Support from her family
Ethel also got this kind of unconditional support from her family. She leafs through a pile of old documents that includes papers, photo albums full of black-and-white pictures and local newspaper articles from her high school years. Her parents collected all these things because they are a record of Ethel's achievements: spelling bees, competitions, speeches and prizes.
Her parents took her to the local library and wanted her to do well in school. As a university student, Ethel's father even went without medicine so the family would have money to buy her books. She didn't know this until after he died.
Ensuring accurate knowledge about Romani people
The walls of Ethel's office are lined with bookshelves. Here and there are small picture frames with old family photos of grandmothers, aunts and uncles.
Ethel Brooks is a professor and chair of Women's, Gender and Sexuality Studies at Rutgers. She researches on topics such as critical political economy, globalization, feminist theory, nationalism and post-colonialism.
She told DW that she got her PhD and became a professor to create a pool of accurate knowledge because when she started out as a university student, she couldn't find such information about the Roma community.
Books full of racism
"The first fall holiday, I brought home stacks of books about Roma to my family," she says. Ethel sat down with her aunt and mother, and they began to read together. "I said to them: We are doing it wrong. We don't know how to be Romani, because look, these books are saying you're supposed to do it this way."

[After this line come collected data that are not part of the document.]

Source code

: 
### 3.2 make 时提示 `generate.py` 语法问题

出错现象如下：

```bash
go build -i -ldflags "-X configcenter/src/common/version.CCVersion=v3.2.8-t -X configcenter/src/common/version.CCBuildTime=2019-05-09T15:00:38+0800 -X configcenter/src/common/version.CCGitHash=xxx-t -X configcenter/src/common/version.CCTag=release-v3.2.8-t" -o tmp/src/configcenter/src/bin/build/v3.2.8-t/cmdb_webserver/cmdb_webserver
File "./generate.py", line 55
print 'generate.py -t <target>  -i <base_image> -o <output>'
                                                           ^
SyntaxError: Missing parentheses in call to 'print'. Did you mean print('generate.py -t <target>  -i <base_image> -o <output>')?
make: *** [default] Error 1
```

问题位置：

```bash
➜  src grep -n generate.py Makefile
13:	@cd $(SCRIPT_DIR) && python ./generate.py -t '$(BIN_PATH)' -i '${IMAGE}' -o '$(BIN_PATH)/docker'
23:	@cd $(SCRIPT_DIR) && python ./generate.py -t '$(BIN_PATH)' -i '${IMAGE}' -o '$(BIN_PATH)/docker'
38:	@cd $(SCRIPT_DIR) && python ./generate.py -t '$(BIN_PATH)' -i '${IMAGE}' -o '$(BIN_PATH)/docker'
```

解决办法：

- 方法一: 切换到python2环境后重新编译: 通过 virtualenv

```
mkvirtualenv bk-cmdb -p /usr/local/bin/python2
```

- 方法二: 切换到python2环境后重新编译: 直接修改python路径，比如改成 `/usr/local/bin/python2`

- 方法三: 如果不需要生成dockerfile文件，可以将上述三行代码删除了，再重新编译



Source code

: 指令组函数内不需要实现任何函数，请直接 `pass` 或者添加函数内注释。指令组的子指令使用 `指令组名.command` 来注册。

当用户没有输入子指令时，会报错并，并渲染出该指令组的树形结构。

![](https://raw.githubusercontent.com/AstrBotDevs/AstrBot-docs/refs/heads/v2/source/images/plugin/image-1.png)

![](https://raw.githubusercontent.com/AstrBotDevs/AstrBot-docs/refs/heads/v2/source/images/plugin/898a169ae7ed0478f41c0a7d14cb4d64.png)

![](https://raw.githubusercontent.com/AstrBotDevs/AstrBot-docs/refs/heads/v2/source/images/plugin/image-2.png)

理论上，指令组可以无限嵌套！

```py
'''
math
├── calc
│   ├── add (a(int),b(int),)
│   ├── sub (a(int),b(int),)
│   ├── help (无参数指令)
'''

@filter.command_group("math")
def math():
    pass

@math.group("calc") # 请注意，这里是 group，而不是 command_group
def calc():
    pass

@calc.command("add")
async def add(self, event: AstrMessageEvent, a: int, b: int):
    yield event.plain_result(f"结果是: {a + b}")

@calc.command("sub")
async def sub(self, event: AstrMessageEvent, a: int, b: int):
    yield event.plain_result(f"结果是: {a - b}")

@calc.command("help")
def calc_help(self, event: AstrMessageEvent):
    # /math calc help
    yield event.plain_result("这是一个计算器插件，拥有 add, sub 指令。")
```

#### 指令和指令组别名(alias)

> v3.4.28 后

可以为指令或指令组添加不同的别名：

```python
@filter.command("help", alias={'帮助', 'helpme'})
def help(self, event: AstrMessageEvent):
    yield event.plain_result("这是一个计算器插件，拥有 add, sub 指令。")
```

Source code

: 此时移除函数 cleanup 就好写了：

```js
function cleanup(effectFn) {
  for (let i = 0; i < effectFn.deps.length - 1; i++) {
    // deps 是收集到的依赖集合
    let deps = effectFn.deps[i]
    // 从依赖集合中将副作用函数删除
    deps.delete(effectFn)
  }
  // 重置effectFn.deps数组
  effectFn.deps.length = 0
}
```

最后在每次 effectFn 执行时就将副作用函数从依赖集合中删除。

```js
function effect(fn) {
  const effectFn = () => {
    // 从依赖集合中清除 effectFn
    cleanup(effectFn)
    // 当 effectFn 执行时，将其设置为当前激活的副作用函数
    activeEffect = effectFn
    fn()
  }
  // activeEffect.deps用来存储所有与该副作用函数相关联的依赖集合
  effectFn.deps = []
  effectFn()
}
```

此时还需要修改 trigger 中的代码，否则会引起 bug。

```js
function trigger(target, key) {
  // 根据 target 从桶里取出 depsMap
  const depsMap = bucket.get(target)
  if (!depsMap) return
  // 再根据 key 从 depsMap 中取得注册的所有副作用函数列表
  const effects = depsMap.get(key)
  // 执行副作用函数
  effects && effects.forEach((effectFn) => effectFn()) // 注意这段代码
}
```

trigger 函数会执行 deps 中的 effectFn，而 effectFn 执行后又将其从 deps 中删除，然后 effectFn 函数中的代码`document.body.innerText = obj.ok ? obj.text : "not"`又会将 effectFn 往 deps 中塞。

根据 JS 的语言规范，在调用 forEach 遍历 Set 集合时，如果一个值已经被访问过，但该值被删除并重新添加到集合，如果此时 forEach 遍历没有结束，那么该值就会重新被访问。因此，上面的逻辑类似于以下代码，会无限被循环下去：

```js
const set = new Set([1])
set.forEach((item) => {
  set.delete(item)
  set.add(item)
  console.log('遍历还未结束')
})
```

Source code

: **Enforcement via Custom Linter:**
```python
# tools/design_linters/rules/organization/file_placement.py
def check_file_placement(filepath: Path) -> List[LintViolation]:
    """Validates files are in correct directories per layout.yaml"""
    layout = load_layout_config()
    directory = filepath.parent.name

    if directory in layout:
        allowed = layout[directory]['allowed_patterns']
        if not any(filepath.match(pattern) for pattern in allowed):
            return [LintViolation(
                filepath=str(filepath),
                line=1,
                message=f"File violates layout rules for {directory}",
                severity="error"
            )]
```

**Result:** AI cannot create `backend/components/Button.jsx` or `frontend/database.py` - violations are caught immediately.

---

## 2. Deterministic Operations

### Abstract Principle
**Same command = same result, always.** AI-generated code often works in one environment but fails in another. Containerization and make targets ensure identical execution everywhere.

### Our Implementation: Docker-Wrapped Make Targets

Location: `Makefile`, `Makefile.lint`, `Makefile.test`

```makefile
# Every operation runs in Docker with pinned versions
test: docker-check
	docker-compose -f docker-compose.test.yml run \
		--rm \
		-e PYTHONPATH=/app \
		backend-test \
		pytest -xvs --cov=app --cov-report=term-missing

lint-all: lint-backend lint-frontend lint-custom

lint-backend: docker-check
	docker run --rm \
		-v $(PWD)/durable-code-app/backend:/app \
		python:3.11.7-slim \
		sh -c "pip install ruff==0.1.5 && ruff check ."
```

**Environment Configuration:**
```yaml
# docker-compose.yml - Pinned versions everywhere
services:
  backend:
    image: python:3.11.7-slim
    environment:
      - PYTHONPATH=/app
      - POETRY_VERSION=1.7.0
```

Her aunt looked at her and said: "If I don't know how to be Romani, nobody does. These books are wrong." The books were full of racism and stereotypes.
As a professor, Ethel wants to change that. "I want to create critical knowledge that not only supports us Romani people, but marginalized people everywhere," she says.
Appointed by President Obama
Racism against Roma reached its peak during the Nazi genocide of World War II. Germany only recognized the genocide of the Sinti and Roma in the 1980s.
Former US President Barack Obama appointed Ethel to the United States Holocaust Memorial Council.
Stone at the Sinti and Roma Memorial in Berlin engraved with the words 'Lublin Majdanek' — a former concentration and death camp near Lublin in Poland, where many Roma and Sinti were killed
Juergen Raible/akg-images/picture alliance
Ethel says this was important not only for her, but for Romani people in the US and for Sinti and Roma worldwide. She says that this appointment was a way of saying: "Here we are, and we're finally able to recognize the kinds of losses that our people suffered under National Socialism, in the Holocaust, at the hands of the Nazis."
Ethel works at a university attended by many students from marginalized groups. She knows what that feels like and wants to empower these students to claim their place in the world.
"Understanding who we are, can make us so powerful," she says. "Survival for us is something that defies the logic of history, the trajectories that are understood by history. It's resistance. Resistance is something we can carry on, that we take from our ancestors and that we give to our children."